─── DATA SHOWN

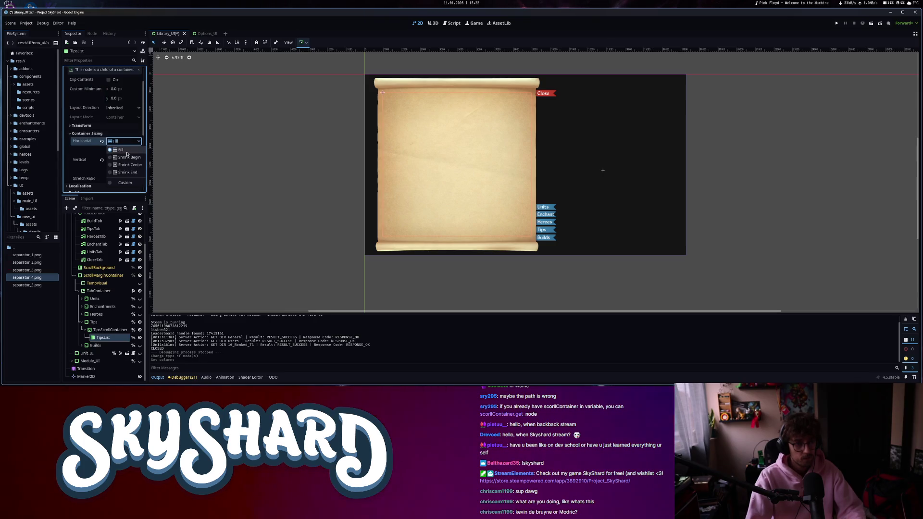
pyautogui.click(130, 165)
pyautogui.click(124, 159)
pyautogui.click(126, 183)
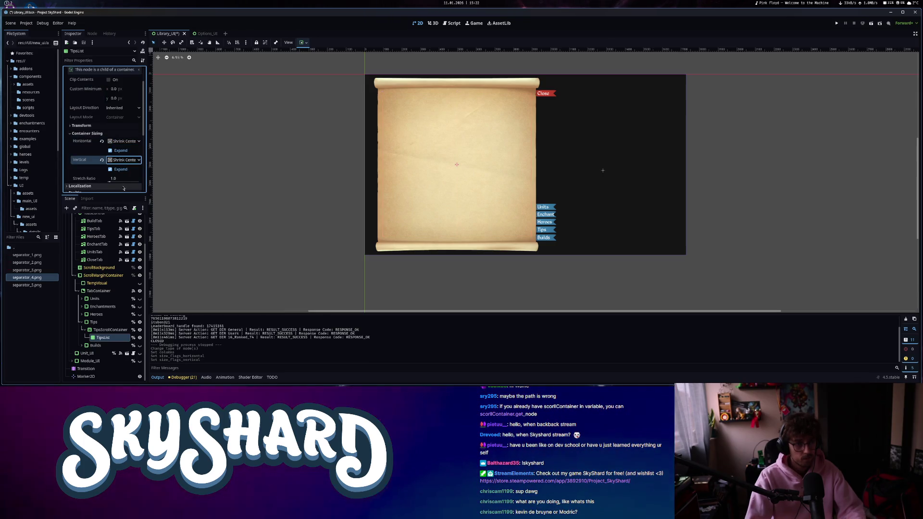
pyautogui.click(451, 24)
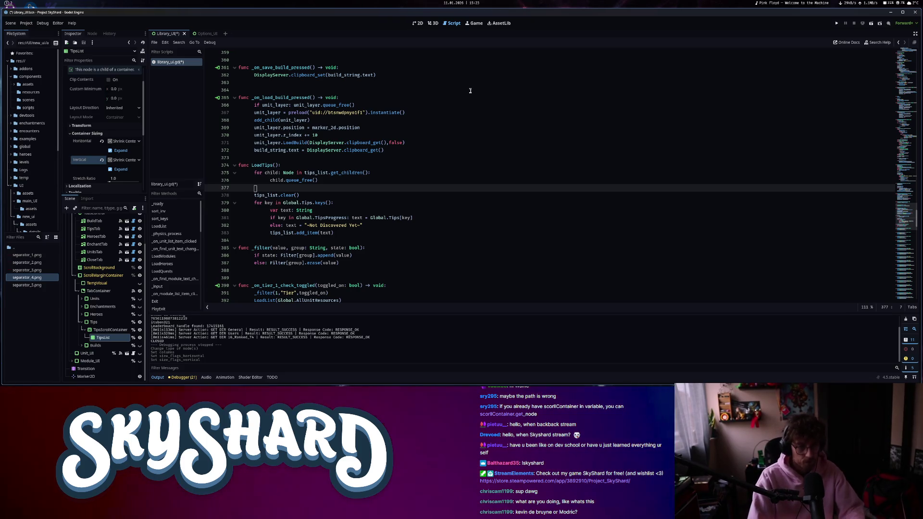
# Delete the tips_list.clear() line from LoadTips, discarding a half-typed var new_label.
pyautogui.write('var new_label')
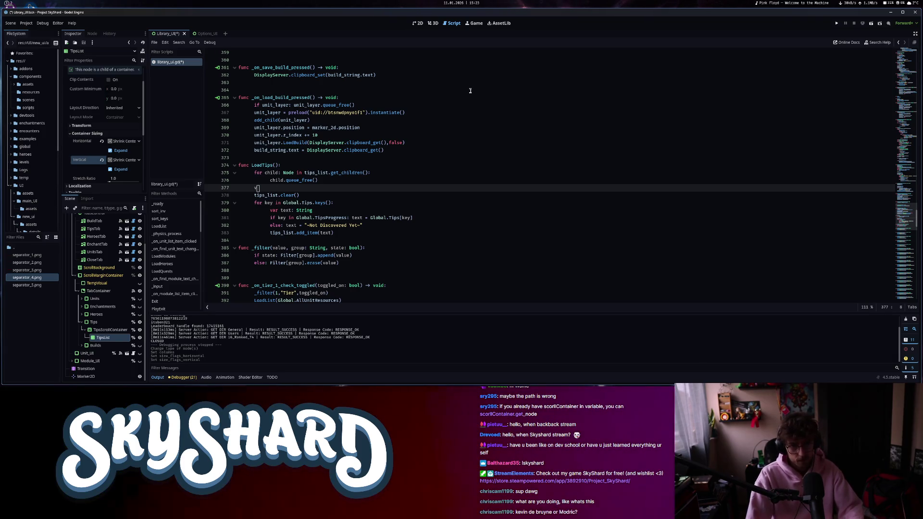
pyautogui.press('BackSpace')
pyautogui.press('BackSpace')
pyautogui.press('BackSpace')
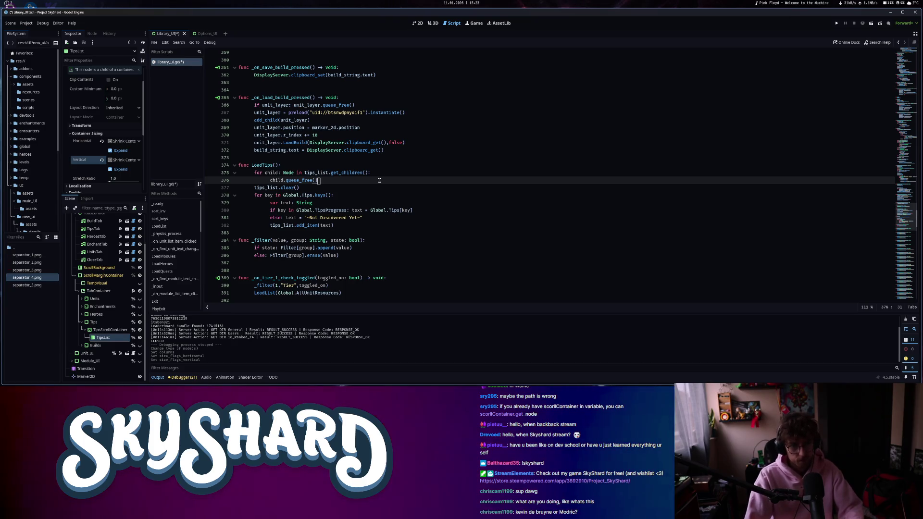
pyautogui.moveTo(299, 188); pyautogui.dragTo(222, 191)
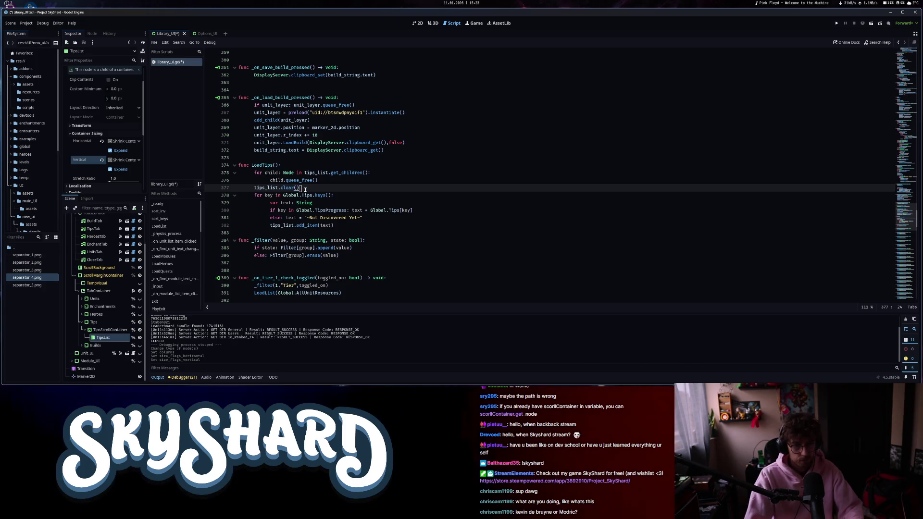
pyautogui.write('.c')
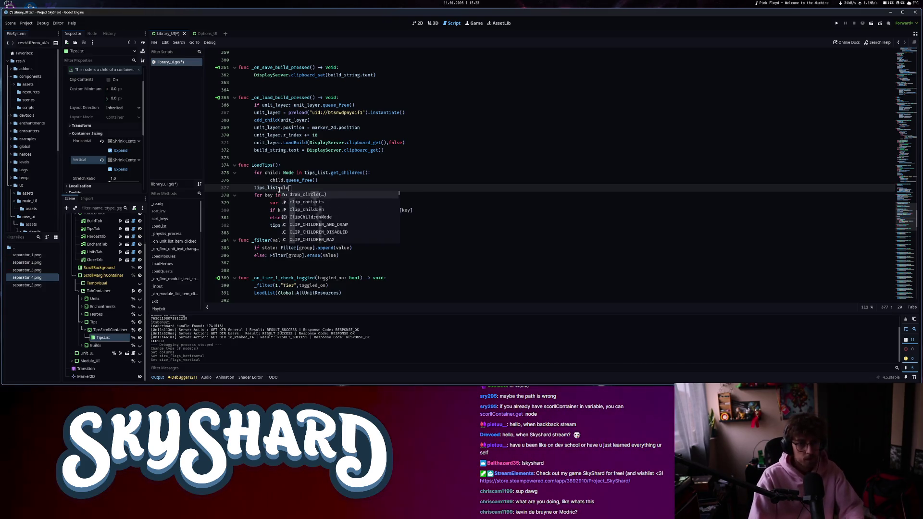
pyautogui.press('BackSpace')
pyautogui.press('BackSpace')
pyautogui.press('BackSpace')
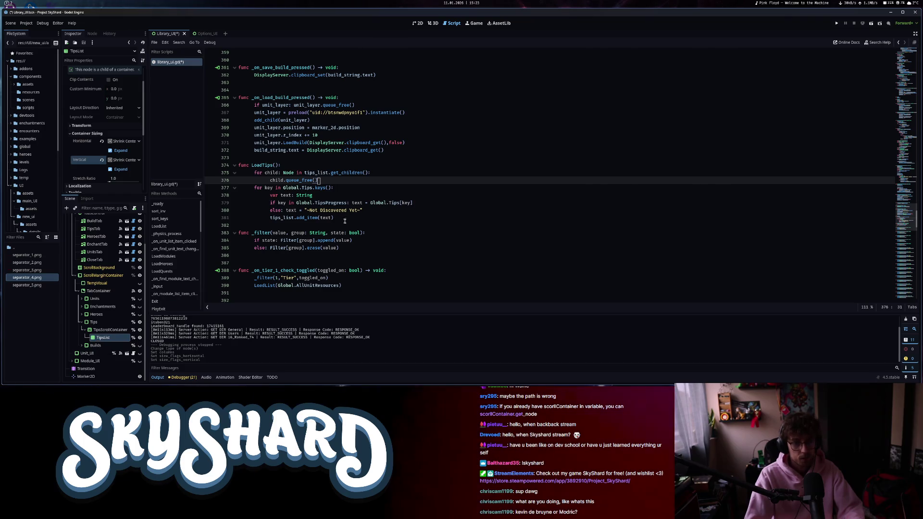
# Insert a blank line after the else line, above tips_list.add_item(text).
pyautogui.click(268, 186)
pyautogui.click(358, 197)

──────

Repeat the records above verbatim, dropping the pictures.

pyautogui.click(130, 165)
pyautogui.click(124, 159)
pyautogui.click(126, 183)
pyautogui.click(451, 24)
# Delete the tips_list.clear() line from LoadTips, discarding a half-typed var new_label.
pyautogui.write('var new_label')
pyautogui.press('BackSpace')
pyautogui.press('BackSpace')
pyautogui.press('BackSpace')
pyautogui.moveTo(299, 188); pyautogui.dragTo(222, 191)
pyautogui.write('.c')
pyautogui.press('BackSpace')
pyautogui.press('BackSpace')
pyautogui.press('BackSpace')
# Insert a blank line after the else line, above tips_list.add_item(text).
pyautogui.click(268, 186)
pyautogui.click(358, 197)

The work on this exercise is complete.